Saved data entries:
━━━━━━━━

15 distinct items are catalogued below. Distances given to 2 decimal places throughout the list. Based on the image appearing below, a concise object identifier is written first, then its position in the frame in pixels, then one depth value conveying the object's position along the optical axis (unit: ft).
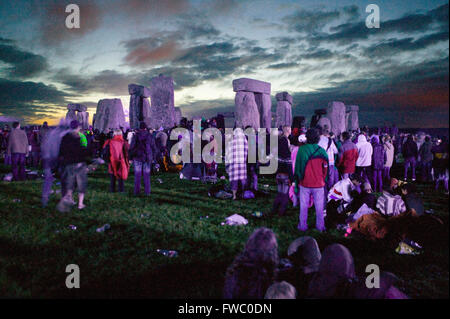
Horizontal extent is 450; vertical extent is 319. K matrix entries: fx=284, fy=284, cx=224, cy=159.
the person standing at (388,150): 30.19
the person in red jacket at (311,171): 16.76
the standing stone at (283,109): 67.15
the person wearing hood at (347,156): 25.78
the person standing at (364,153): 28.55
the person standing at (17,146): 28.43
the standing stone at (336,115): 67.82
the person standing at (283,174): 20.27
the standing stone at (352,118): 81.09
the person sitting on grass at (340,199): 19.43
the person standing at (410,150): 30.80
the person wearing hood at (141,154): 22.31
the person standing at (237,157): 23.47
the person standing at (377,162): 29.14
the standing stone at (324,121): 60.63
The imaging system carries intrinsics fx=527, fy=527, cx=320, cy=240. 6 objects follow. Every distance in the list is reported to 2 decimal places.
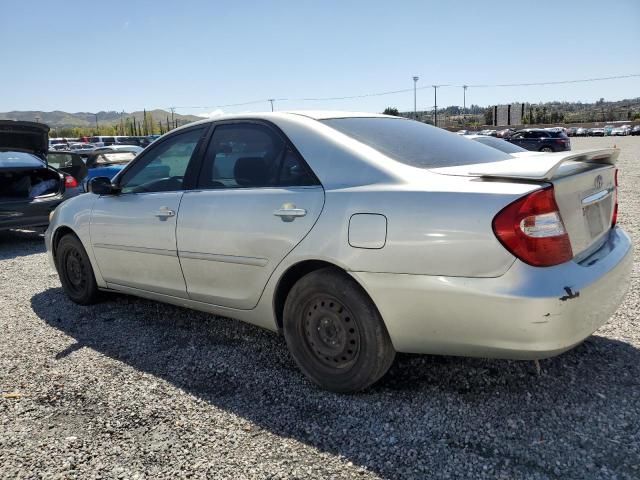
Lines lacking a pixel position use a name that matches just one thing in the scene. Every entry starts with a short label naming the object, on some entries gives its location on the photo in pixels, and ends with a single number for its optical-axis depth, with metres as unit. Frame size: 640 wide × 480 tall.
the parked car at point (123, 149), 12.53
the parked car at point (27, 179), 7.45
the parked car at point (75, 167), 8.98
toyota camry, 2.33
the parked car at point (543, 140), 25.44
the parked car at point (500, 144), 11.07
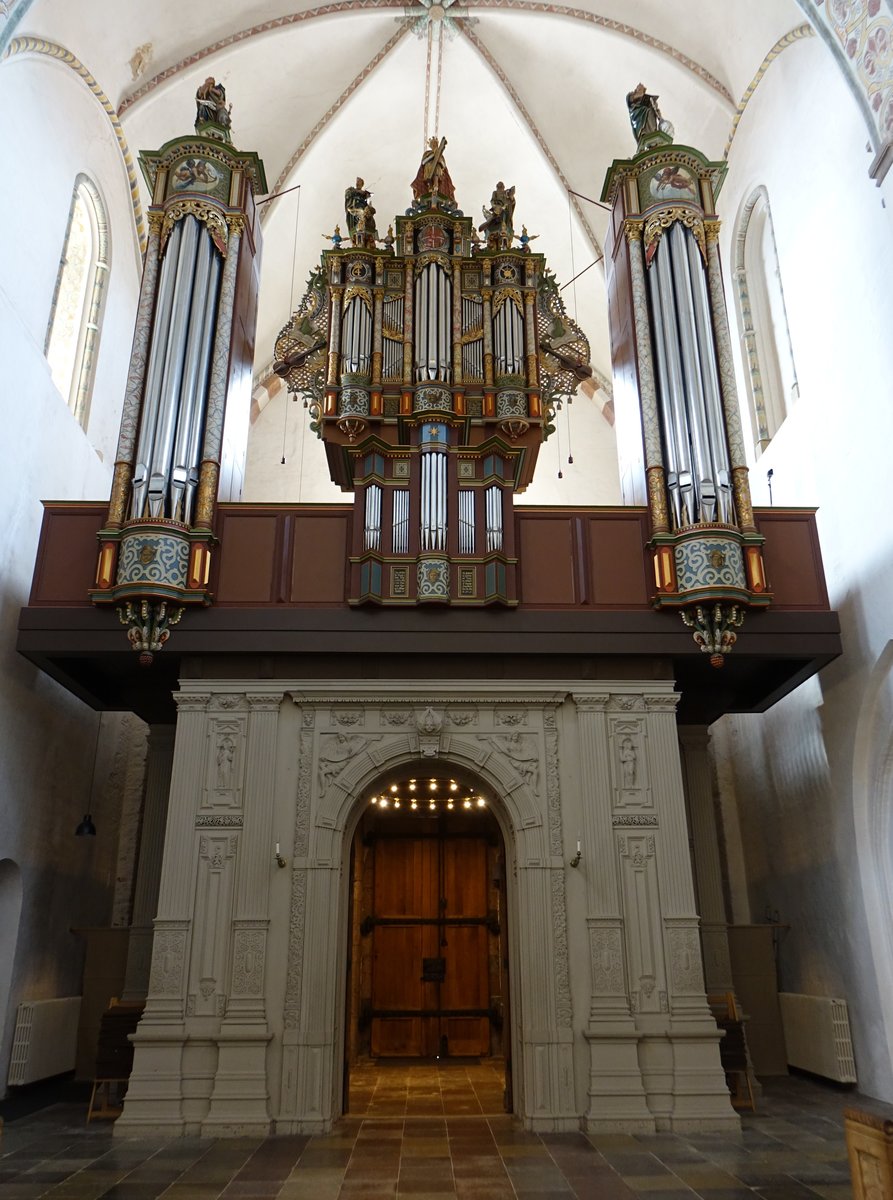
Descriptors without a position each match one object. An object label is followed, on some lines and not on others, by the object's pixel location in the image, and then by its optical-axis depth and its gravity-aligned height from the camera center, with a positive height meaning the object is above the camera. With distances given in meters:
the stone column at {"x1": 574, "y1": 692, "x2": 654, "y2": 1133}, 8.92 -0.01
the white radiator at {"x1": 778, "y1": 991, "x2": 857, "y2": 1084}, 10.59 -0.83
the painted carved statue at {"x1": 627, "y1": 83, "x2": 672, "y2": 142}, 13.18 +11.08
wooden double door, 13.45 +0.23
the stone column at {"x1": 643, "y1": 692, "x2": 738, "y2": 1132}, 8.93 -0.16
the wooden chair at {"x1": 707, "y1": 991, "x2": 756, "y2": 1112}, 9.68 -0.89
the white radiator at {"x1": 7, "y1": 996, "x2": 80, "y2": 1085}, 10.84 -0.83
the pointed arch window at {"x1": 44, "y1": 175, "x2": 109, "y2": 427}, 13.05 +8.86
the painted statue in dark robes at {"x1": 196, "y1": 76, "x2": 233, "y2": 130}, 12.92 +11.03
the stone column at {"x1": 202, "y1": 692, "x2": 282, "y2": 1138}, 8.84 +0.04
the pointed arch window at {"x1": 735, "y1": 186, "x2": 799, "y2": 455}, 13.66 +8.82
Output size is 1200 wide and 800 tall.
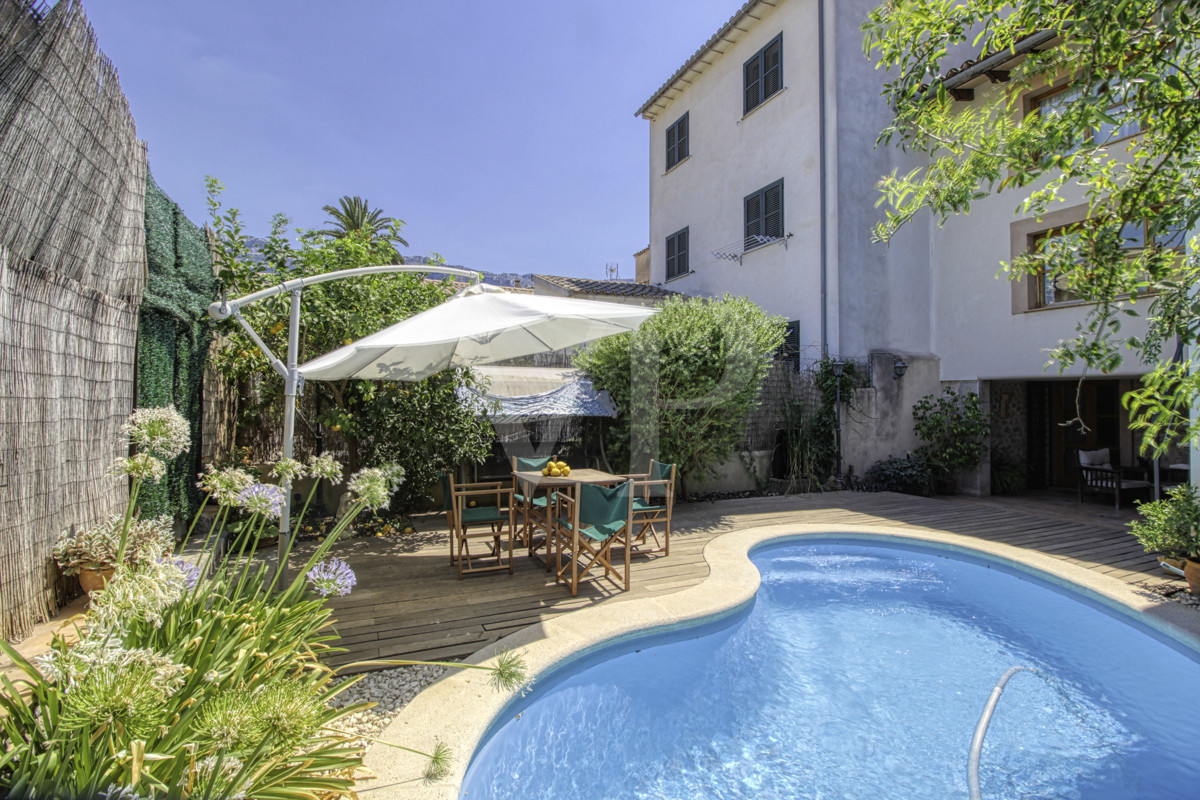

━━━━━━━━

> **Exercise prompt**
Print the lines above from the one with "the person standing at (283,174): 20.27" through the one with "The imaging system", both included, exactly as written and nothing more.

> **Response to the exercise**
the person standing at (283,174): 20.27
the standing stone at (352,118): 81.09
the person sitting on grass at (340,199): 19.43
the person standing at (410,150): 30.80
the person wearing hood at (141,154): 22.31
the person standing at (237,157): 23.47
the person standing at (377,162): 29.14
the standing stone at (324,121): 60.63
The imaging system carries intrinsics fx=527, fy=527, cx=320, cy=240. 6 objects follow. Every distance in the list is reported to 2 decimal places.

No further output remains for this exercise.